06/11/2011
From the WSJ:By ANTON TROIANOVSKI
Growth in the volume of text messaging is slowing sharply, just as new threats emerge to that lucrative source of wireless carrier profits. …
The new messaging tools-answers to Research In Motion Ltd.’s popular BlackBerry Messenger-are a growing threat to a texting business that generated $25 billion in revenue in the U.S. and Canada last year.
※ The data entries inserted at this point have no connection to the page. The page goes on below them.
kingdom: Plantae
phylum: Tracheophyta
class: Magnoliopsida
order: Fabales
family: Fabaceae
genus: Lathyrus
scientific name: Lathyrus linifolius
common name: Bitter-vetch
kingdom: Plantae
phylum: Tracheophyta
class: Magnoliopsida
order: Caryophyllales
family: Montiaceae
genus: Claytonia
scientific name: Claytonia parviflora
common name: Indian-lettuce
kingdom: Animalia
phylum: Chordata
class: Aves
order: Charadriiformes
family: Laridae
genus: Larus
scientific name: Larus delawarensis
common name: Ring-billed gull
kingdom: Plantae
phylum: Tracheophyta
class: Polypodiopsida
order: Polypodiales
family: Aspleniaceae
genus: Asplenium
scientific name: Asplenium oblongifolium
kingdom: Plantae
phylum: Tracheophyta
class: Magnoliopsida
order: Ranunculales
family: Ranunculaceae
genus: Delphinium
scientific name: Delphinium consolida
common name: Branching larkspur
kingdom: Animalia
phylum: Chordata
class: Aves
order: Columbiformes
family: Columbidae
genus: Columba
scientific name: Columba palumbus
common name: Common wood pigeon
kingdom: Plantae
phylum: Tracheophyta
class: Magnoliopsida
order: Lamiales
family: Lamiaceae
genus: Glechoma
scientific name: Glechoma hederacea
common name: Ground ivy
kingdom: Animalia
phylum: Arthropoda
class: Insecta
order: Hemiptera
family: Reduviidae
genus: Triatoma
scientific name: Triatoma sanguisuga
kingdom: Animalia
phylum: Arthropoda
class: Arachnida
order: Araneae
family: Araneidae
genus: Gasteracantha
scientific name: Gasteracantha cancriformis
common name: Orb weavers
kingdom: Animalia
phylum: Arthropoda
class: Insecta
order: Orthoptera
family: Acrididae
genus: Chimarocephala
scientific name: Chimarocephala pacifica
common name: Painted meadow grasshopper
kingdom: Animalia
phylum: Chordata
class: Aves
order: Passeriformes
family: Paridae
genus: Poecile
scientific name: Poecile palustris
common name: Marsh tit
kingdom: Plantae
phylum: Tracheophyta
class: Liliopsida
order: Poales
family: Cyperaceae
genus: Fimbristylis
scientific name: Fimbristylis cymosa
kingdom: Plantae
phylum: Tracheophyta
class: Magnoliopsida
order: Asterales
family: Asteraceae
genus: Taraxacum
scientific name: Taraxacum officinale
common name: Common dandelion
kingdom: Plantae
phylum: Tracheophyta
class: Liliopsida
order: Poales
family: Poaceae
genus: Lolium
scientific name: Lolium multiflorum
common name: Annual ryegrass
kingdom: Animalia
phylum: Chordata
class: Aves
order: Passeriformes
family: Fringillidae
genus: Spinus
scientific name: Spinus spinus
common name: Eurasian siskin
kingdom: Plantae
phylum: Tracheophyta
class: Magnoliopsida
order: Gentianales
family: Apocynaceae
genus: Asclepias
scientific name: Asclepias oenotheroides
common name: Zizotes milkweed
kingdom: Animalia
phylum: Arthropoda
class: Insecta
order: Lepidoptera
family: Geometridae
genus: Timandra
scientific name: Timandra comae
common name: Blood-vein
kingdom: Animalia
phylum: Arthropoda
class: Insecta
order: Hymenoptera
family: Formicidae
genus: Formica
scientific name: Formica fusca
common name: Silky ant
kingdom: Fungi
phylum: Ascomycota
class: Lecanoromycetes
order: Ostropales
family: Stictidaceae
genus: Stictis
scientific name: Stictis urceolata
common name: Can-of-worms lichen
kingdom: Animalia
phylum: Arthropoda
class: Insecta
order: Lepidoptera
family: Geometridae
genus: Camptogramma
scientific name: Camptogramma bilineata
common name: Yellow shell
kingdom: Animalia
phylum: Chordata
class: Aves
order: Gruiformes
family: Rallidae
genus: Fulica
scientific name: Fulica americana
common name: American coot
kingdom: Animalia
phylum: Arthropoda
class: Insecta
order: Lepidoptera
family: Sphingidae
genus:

Carriers, such as AT&T Inc. and Verizon Wireless, charge fees ranging from 20 cents per text to $20 a month for unlimited texting. The texting business has low costs and high margins. A dollar of texting revenue produces at least 80 cents of profit compared with about 35 cents of profit from $1 in wireless data or voice services, according to analysts at UBS.So, the phone companies make $20 billion in profits on $25 billion in texting revenues? It’s a good thing that the Sierra Club and the NAACP are lobbying to let AT&T merge with T-Mobile to alleviate some of this cut-throat competition. My question, though, is: How can phone companies possibly be spending $5 billion per year to carry text messages? How much incremental bandwidth does sending 160 character ASCII text messages use on top of voice and, for a lot of people, video? One percent? What’s the next hi-tech cutting edge communications breakthrough after the great leap forward to texting? Perhaps by this time next year, all the tipping point trendsetters will be tapping out their messages in Morse Code? Or with texting while driving being increasingly banned, perhaps drivers will fill their backseats with smoldering green leaves and open and close their sunroofs to send smoke signals?